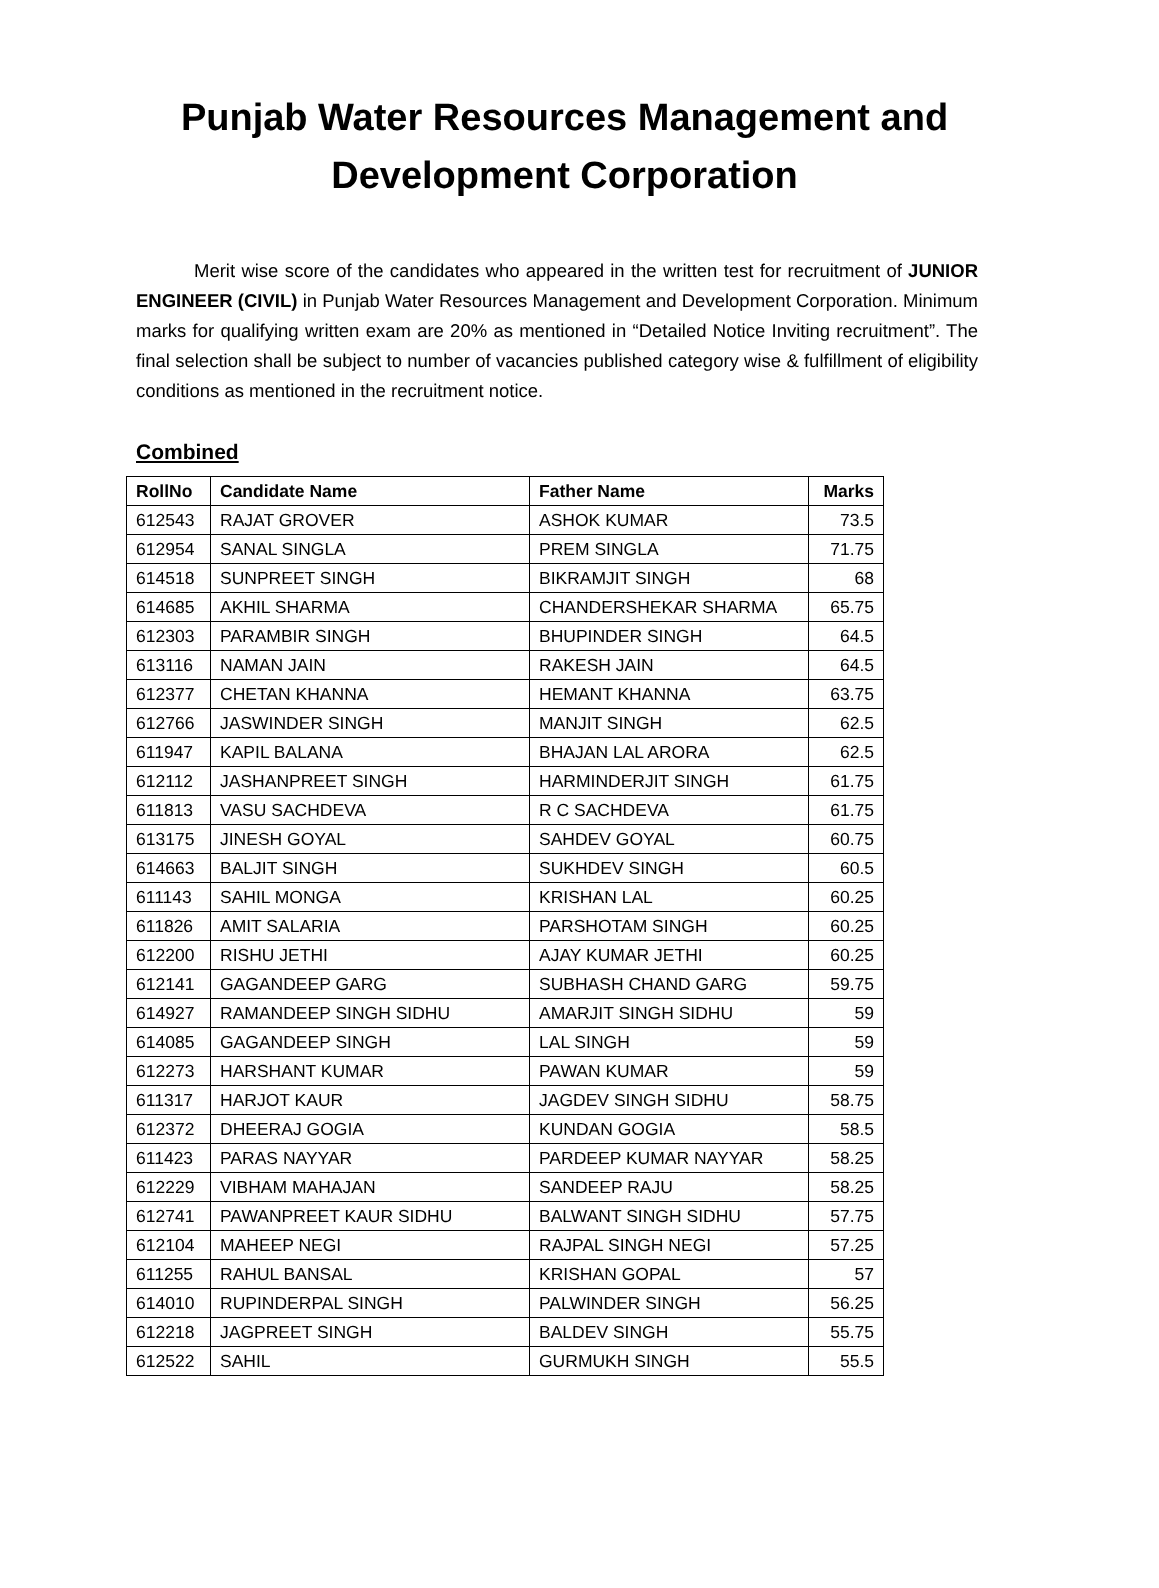Punjab Water Resources Management and Development Corporation
Merit wise score of the candidates who appeared in the written test for recruitment of JUNIOR ENGINEER (CIVIL) in Punjab Water Resources Management and Development Corporation. Minimum marks for qualifying written exam are 20% as mentioned in “Detailed Notice Inviting recruitment”. The final selection shall be subject to number of vacancies published category wise & fulfillment of eligibility conditions as mentioned in the recruitment notice.
Combined
| RollNo | Candidate Name | Father Name | Marks |
| --- | --- | --- | --- |
| 612543 | RAJAT GROVER | ASHOK KUMAR | 73.5 |
| 612954 | SANAL SINGLA | PREM SINGLA | 71.75 |
| 614518 | SUNPREET SINGH | BIKRAMJIT SINGH | 68 |
| 614685 | AKHIL SHARMA | CHANDERSHEKAR SHARMA | 65.75 |
| 612303 | PARAMBIR SINGH | BHUPINDER SINGH | 64.5 |
| 613116 | NAMAN JAIN | RAKESH JAIN | 64.5 |
| 612377 | CHETAN KHANNA | HEMANT KHANNA | 63.75 |
| 612766 | JASWINDER SINGH | MANJIT SINGH | 62.5 |
| 611947 | KAPIL BALANA | BHAJAN LAL ARORA | 62.5 |
| 612112 | JASHANPREET SINGH | HARMINDERJIT SINGH | 61.75 |
| 611813 | VASU SACHDEVA | R C SACHDEVA | 61.75 |
| 613175 | JINESH GOYAL | SAHDEV GOYAL | 60.75 |
| 614663 | BALJIT SINGH | SUKHDEV SINGH | 60.5 |
| 611143 | SAHIL MONGA | KRISHAN LAL | 60.25 |
| 611826 | AMIT SALARIA | PARSHOTAM SINGH | 60.25 |
| 612200 | RISHU JETHI | AJAY KUMAR JETHI | 60.25 |
| 612141 | GAGANDEEP GARG | SUBHASH CHAND GARG | 59.75 |
| 614927 | RAMANDEEP SINGH SIDHU | AMARJIT SINGH SIDHU | 59 |
| 614085 | GAGANDEEP SINGH | LAL SINGH | 59 |
| 612273 | HARSHANT KUMAR | PAWAN KUMAR | 59 |
| 611317 | HARJOT KAUR | JAGDEV SINGH SIDHU | 58.75 |
| 612372 | DHEERAJ GOGIA | KUNDAN GOGIA | 58.5 |
| 611423 | PARAS NAYYAR | PARDEEP KUMAR NAYYAR | 58.25 |
| 612229 | VIBHAM MAHAJAN | SANDEEP RAJU | 58.25 |
| 612741 | PAWANPREET KAUR SIDHU | BALWANT SINGH SIDHU | 57.75 |
| 612104 | MAHEEP NEGI | RAJPAL SINGH NEGI | 57.25 |
| 611255 | RAHUL BANSAL | KRISHAN GOPAL | 57 |
| 614010 | RUPINDERPAL SINGH | PALWINDER SINGH | 56.25 |
| 612218 | JAGPREET SINGH | BALDEV SINGH | 55.75 |
| 612522 | SAHIL | GURMUKH SINGH | 55.5 |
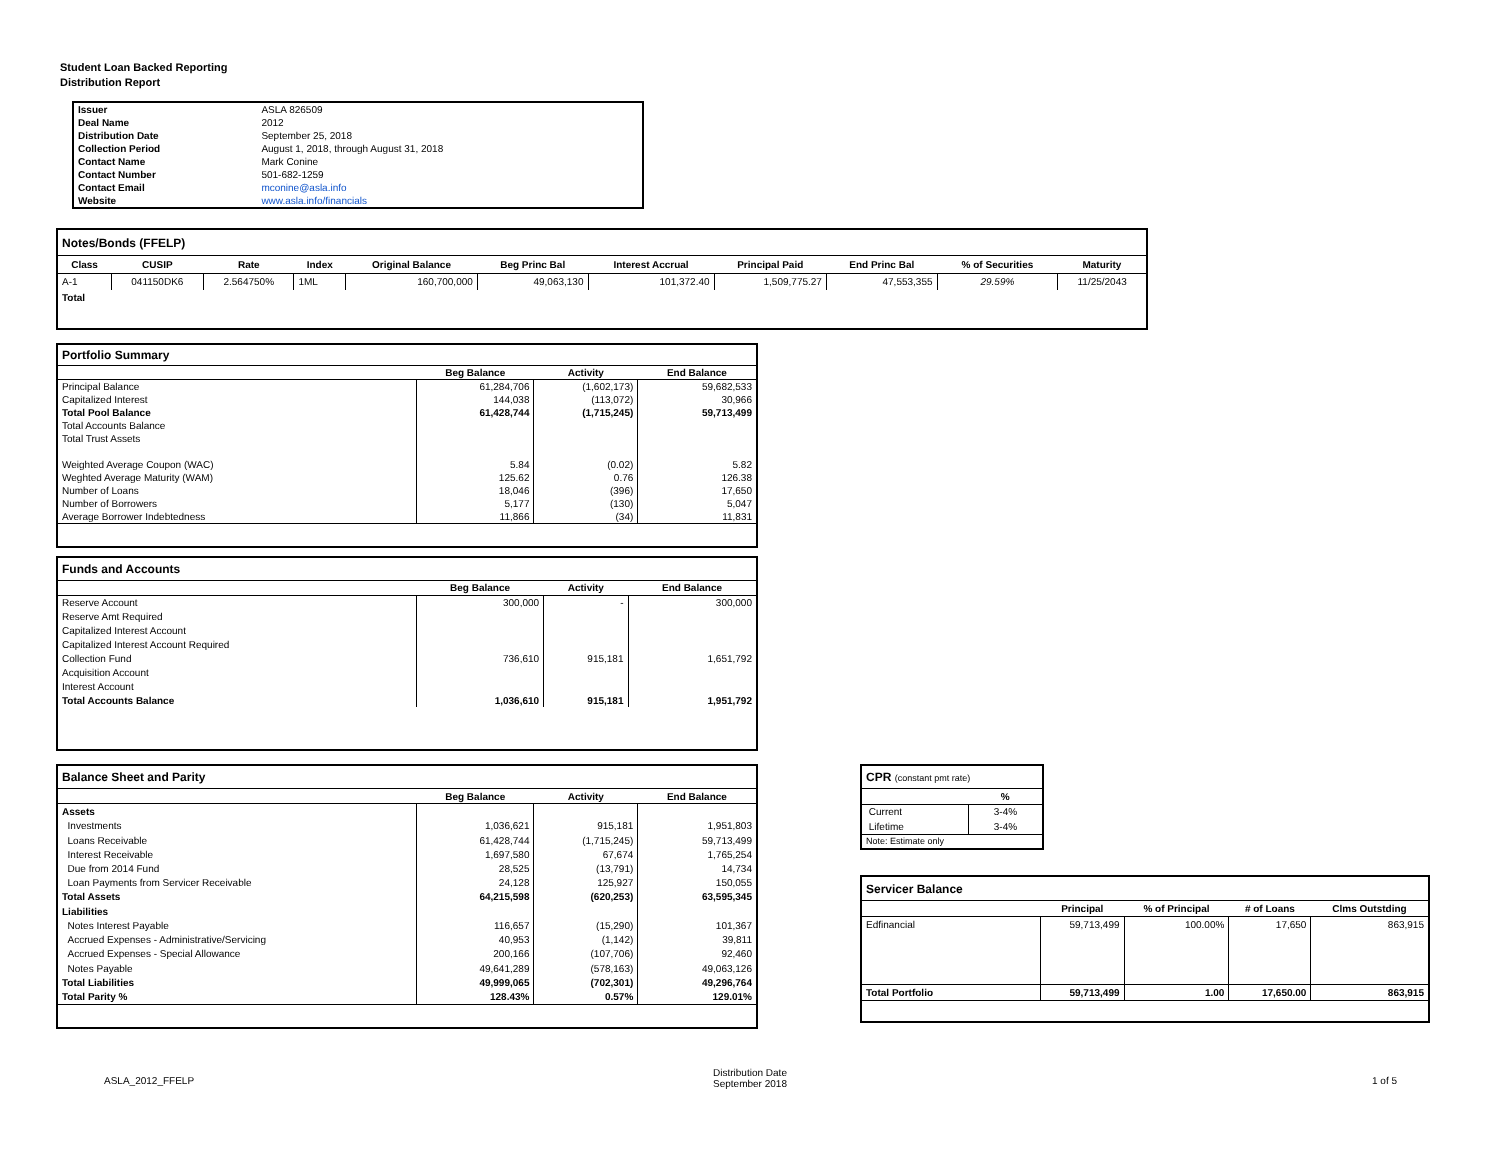Student Loan Backed Reporting
Distribution Report
| Issuer | ASLA 826509 |
| Deal Name | 2012 |
| Distribution Date | September 25, 2018 |
| Collection Period | August 1, 2018, through August 31, 2018 |
| Contact Name | Mark Conine |
| Contact Number | 501-682-1259 |
| Contact Email | mconine@asla.info |
| Website | www.asla.info/financials |
| Notes/Bonds (FFELP) | | | | | | | | | | |
| Class | CUSIP | Rate | Index | Original Balance | Beg Princ Bal | Interest Accrual | Principal Paid | End Princ Bal | % of Securities | Maturity |
| A-1 | 041150DK6 | 2.564750% | 1ML | 160,700,000 | 49,063,130 | 101,372.40 | 1,509,775.27 | 47,553,355 | 29.59% | 11/25/2043 |
| Total | | | | | | | | | | |
| Portfolio Summary | | | |
| | Beg Balance | Activity | End Balance |
| Principal Balance | 61,284,706 | (1,602,173) | 59,682,533 |
| Capitalized Interest | 144,038 | (113,072) | 30,966 |
| Total Pool Balance | 61,428,744 | (1,715,245) | 59,713,499 |
| Total Accounts Balance | | | |
| Total Trust Assets | | | |
| Weighted Average Coupon (WAC) | 5.84 | (0.02) | 5.82 |
| Weghted Average Maturity (WAM) | 125.62 | 0.76 | 126.38 |
| Number of Loans | 18,046 | (396) | 17,650 |
| Number of Borrowers | 5,177 | (130) | 5,047 |
| Average Borrower Indebtedness | 11,866 | (34) | 11,831 |
| Funds and Accounts | | | |
| | Beg Balance | Activity | End Balance |
| Reserve Account | 300,000 | - | 300,000 |
| Reserve Amt Required | | | |
| Capitalized Interest Account | | | |
| Capitalized Interest Account Required | | | |
| Collection Fund | 736,610 | 915,181 | 1,651,792 |
| Acquisition Account | | | |
| Interest Account | | | |
| Total Accounts Balance | 1,036,610 | 915,181 | 1,951,792 |
| Balance Sheet and Parity | | | |
| | Beg Balance | Activity | End Balance |
| Assets | | | |
| Investments | 1,036,621 | 915,181 | 1,951,803 |
| Loans Receivable | 61,428,744 | (1,715,245) | 59,713,499 |
| Interest Receivable | 1,697,580 | 67,674 | 1,765,254 |
| Due from 2014 Fund | 28,525 | (13,791) | 14,734 |
| Loan Payments from Servicer Receivable | 24,128 | 125,927 | 150,055 |
| Total Assets | 64,215,598 | (620,253) | 63,595,345 |
| Liabilities | | | |
| Notes Interest Payable | 116,657 | (15,290) | 101,367 |
| Accrued Expenses - Administrative/Servicing | 40,953 | (1,142) | 39,811 |
| Accrued Expenses - Special Allowance | 200,166 | (107,706) | 92,460 |
| Notes Payable | 49,641,289 | (578,163) | 49,063,126 |
| Total Liabilities | 49,999,065 | (702,301) | 49,296,764 |
| Total Parity % | 128.43% | 0.57% | 129.01% |
| CPR (constant pmt rate) | |
| | % |
| Current | 3-4% |
| Lifetime | 3-4% |
| Note: Estimate only | |
| Servicer Balance | | | | |
| | Principal | % of Principal | # of Loans | Clms Outstding |
| Edfinancial | 59,713,499 | 100.00% | 17,650 | 863,915 |
| Total Portfolio | 59,713,499 | 1.00 | 17,650.00 | 863,915 |
ASLA_2012_FFELP
Distribution Date
September 2018
1 of 5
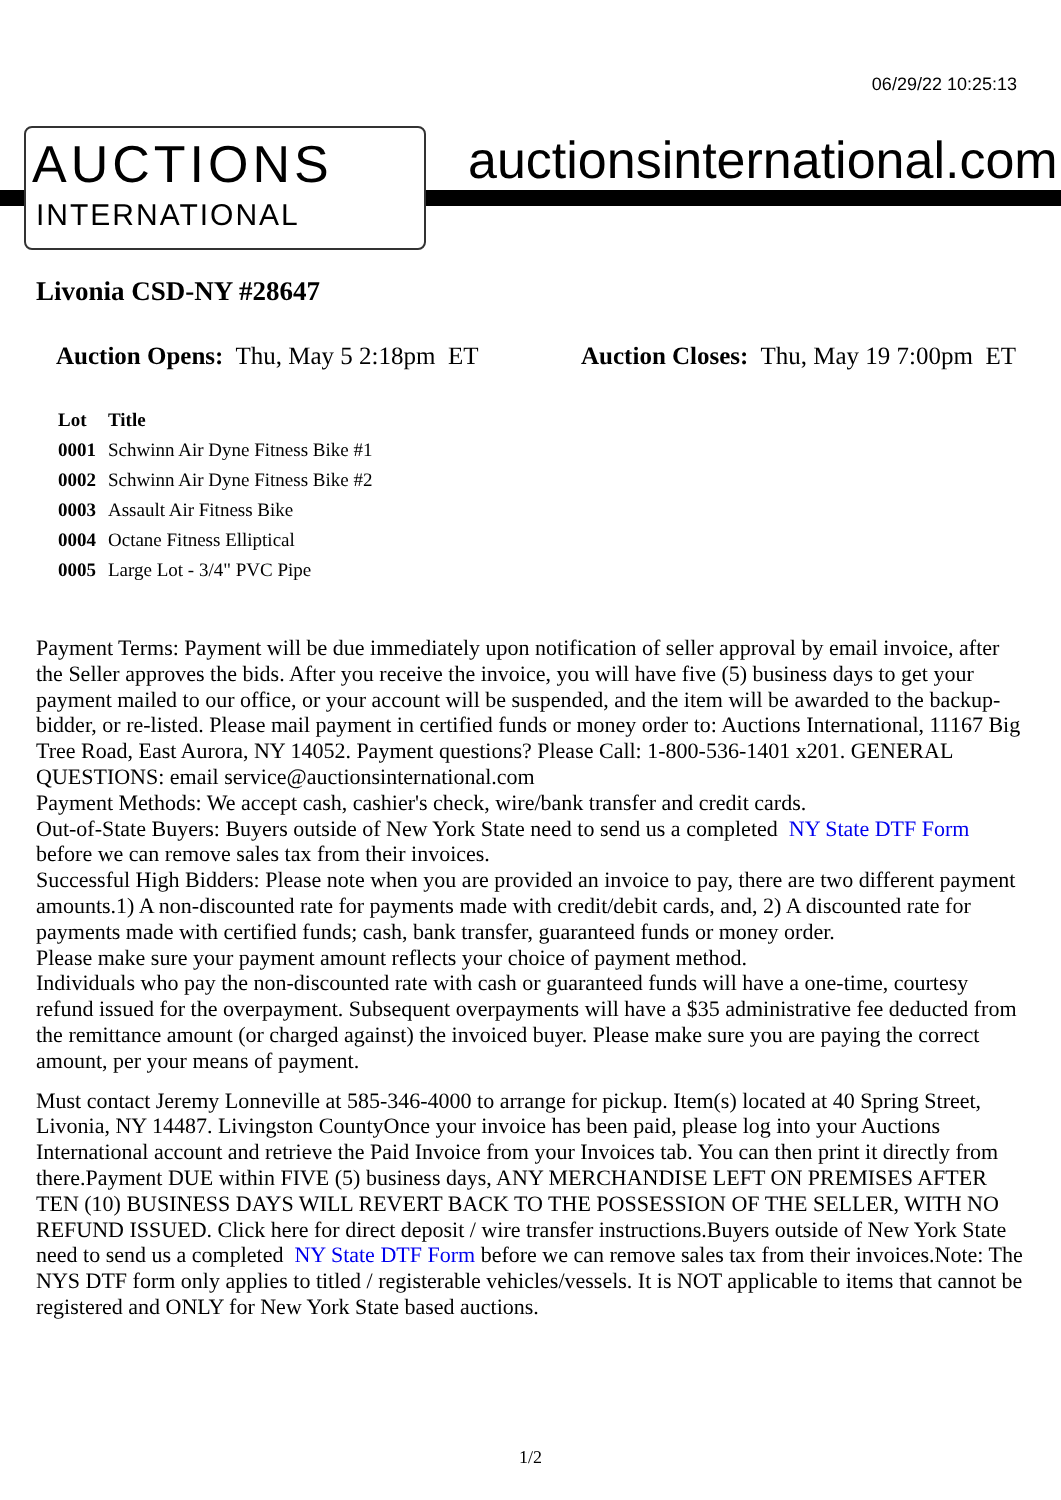06/29/22 10:25:13
AUCTIONS
INTERNATIONAL
auctionsinternational.com
Livonia CSD-NY #28647
Auction Opens: Thu, May 5 2:18pm ET
Auction Closes: Thu, May 19 7:00pm ET
| Lot | Title |
| --- | --- |
| 0001 | Schwinn Air Dyne Fitness Bike #1 |
| 0002 | Schwinn Air Dyne Fitness Bike #2 |
| 0003 | Assault Air Fitness Bike |
| 0004 | Octane Fitness Elliptical |
| 0005 | Large Lot - 3/4" PVC Pipe |
Payment Terms: Payment will be due immediately upon notification of seller approval by email invoice, after the Seller approves the bids. After you receive the invoice, you will have five (5) business days to get your payment mailed to our office, or your account will be suspended, and the item will be awarded to the backup-bidder, or re-listed. Please mail payment in certified funds or money order to: Auctions International, 11167 Big Tree Road, East Aurora, NY 14052. Payment questions? Please Call: 1-800-536-1401 x201. GENERAL QUESTIONS: email service@auctionsinternational.com
Payment Methods: We accept cash, cashier's check, wire/bank transfer and credit cards.
Out-of-State Buyers: Buyers outside of New York State need to send us a completed NY State DTF Form before we can remove sales tax from their invoices.
Successful High Bidders: Please note when you are provided an invoice to pay, there are two different payment amounts.1) A non-discounted rate for payments made with credit/debit cards, and, 2) A discounted rate for payments made with certified funds; cash, bank transfer, guaranteed funds or money order.
Please make sure your payment amount reflects your choice of payment method.
Individuals who pay the non-discounted rate with cash or guaranteed funds will have a one-time, courtesy refund issued for the overpayment. Subsequent overpayments will have a $35 administrative fee deducted from the remittance amount (or charged against) the invoiced buyer. Please make sure you are paying the correct amount, per your means of payment.
Must contact Jeremy Lonneville at 585-346-4000 to arrange for pickup. Item(s) located at 40 Spring Street, Livonia, NY 14487. Livingston CountyOnce your invoice has been paid, please log into your Auctions International account and retrieve the Paid Invoice from your Invoices tab. You can then print it directly from there.Payment DUE within FIVE (5) business days, ANY MERCHANDISE LEFT ON PREMISES AFTER TEN (10) BUSINESS DAYS WILL REVERT BACK TO THE POSSESSION OF THE SELLER, WITH NO REFUND ISSUED. Click here for direct deposit / wire transfer instructions.Buyers outside of New York State need to send us a completed NY State DTF Form before we can remove sales tax from their invoices.Note: The NYS DTF form only applies to titled / registerable vehicles/vessels. It is NOT applicable to items that cannot be registered and ONLY for New York State based auctions.
1/2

==================================================

#### What the task requires:
Give an exact copy of the lines above from the line with "GOGIA | 58.5 |" up to and including the line with "SIDHU | 57.75 |", and leave everything else out.

#### Problem solution:
| 612372 | DHEERAJ GOGIA | KUNDAN GOGIA | 58.5 |
| 611423 | PARAS NAYYAR | PARDEEP KUMAR NAYYAR | 58.25 |
| 612229 | VIBHAM MAHAJAN | SANDEEP RAJU | 58.25 |
| 612741 | PAWANPREET KAUR SIDHU | BALWANT SINGH SIDHU | 57.75 |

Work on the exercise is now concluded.